Once I moved to CA though, everything changed. I was starting to get burned out of the weight lifting program and it wasn't conducive to my work schedule to work out that much. Plus, I was struggling with the diet (it's low carb, high protein to build muscle). It seemed like everything I ate made me feel guilty. Eventually I decided that I had to abandon it all together because not only could I not maintain it, I was gaining weight rapidly anyway and I was sick of eating low carb all the time. I started cheating on the diet all the time and of course the next thing you know- BOOM. Fat. Once I finally accepted that my lifestyle is different in California than it was before, and that I wanted to be able to eat a wider variety of foods and I could as long as I ate in moderation, things started to shift again.
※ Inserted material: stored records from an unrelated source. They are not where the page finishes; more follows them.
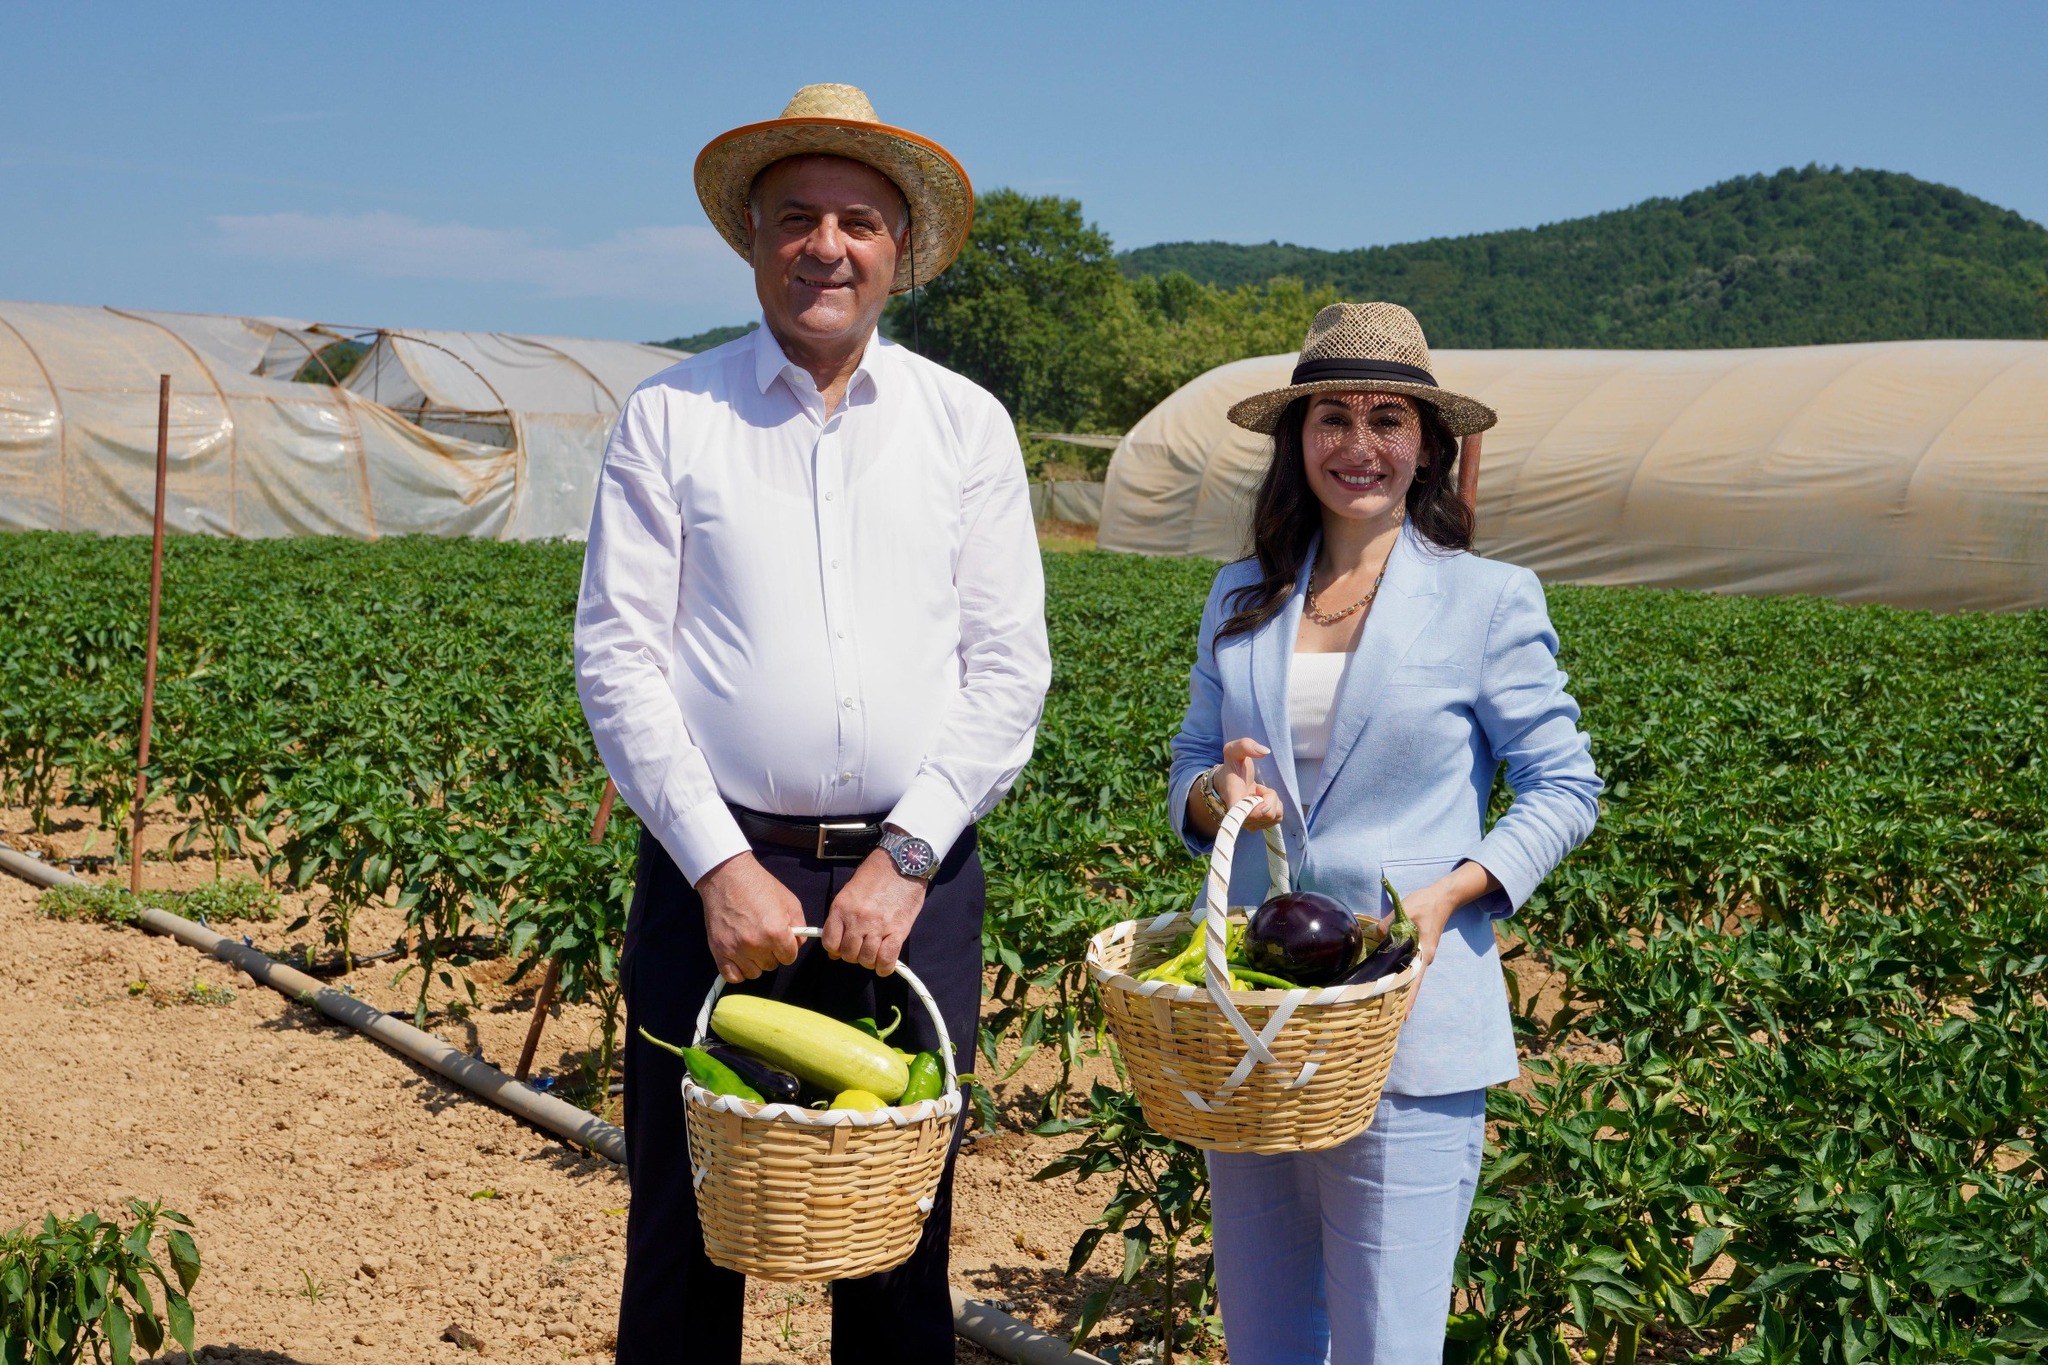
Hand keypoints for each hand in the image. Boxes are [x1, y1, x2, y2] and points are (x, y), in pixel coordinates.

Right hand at [697, 852, 805, 983]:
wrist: (727, 877)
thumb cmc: (759, 886)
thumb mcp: (789, 901)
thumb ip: (799, 925)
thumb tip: (798, 944)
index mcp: (776, 933)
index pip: (789, 958)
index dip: (788, 948)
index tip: (781, 939)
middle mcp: (756, 945)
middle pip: (772, 965)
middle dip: (772, 953)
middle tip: (765, 937)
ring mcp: (735, 950)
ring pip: (754, 973)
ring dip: (756, 962)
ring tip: (752, 945)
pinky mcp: (718, 951)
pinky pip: (733, 976)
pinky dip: (738, 971)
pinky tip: (740, 958)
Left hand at [822, 845, 927, 975]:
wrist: (903, 862)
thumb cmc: (876, 874)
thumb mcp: (850, 891)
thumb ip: (841, 917)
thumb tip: (835, 946)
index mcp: (842, 908)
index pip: (830, 943)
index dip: (835, 949)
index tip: (842, 947)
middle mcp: (857, 920)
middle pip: (848, 954)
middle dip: (853, 955)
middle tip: (861, 948)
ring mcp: (878, 927)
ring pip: (866, 959)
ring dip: (868, 960)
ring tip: (874, 952)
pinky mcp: (898, 931)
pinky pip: (886, 959)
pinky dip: (884, 967)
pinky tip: (884, 965)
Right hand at [1215, 737, 1283, 830]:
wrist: (1228, 783)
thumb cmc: (1232, 768)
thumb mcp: (1234, 750)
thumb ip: (1246, 745)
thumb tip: (1265, 751)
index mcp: (1232, 799)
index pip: (1244, 815)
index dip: (1257, 809)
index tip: (1258, 793)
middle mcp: (1240, 818)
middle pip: (1268, 813)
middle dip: (1269, 796)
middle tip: (1258, 788)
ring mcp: (1250, 824)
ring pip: (1275, 816)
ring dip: (1272, 801)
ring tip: (1258, 793)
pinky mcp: (1259, 826)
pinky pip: (1278, 818)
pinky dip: (1275, 807)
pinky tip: (1262, 800)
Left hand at [1394, 860, 1499, 1020]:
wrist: (1442, 896)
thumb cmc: (1426, 904)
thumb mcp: (1406, 910)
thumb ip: (1389, 923)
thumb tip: (1376, 935)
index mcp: (1424, 952)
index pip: (1415, 981)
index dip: (1409, 999)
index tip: (1404, 1017)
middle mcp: (1424, 957)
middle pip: (1412, 984)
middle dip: (1402, 1000)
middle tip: (1388, 1017)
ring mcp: (1421, 954)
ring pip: (1409, 976)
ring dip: (1399, 989)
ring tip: (1386, 1004)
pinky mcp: (1417, 948)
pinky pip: (1407, 966)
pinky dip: (1399, 975)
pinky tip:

I was able to slowly start maintaining my weight. Now, a few months later, I've been able to lose some of it without weights or low carb dieting. I've had occassional bouts with the weights and the diet just because I know how good they are at making me drop fast, but I don't think I'll ever be able to be as hard core as I was the first time around. I need something realistic for me. I want to enjoy my workouts, not dread them and be pissed the whole time I'm at the gym. I want to enjoy my food, not feel guilty everytime I eat something that is not a protein or low-carb. I respect people that are so disciplined cause I can't be. So that's how I've gotten to this point. It's been a long hard realization but now that I've come to grip with myself and what I really want and need, I think I can be thin again without being a slave to the weights and the diet. I feel like I should add that I don't think there is anything wrong with low carb and weight diets for other people, it's just not for me...forever. I know that lifting has it's perks such as dropping faster, dropping more fat than lean muscle mass, which in turn means you can eat more. I just can't maintain that lifestyle forever. I am hoping though, that adding weights back into my workouts will help push me through this plateau I've been lurking around so that I can continue on my journey. It's just a matter of time now...will I have the time in two weeks to do lifting and cardio with my new job training? Or should i just wait until after the training week is over....what to do!!!
OK, I think I've typed enough for now. Weights wear me out. :) Have a fabulous day today and be sure to kill it!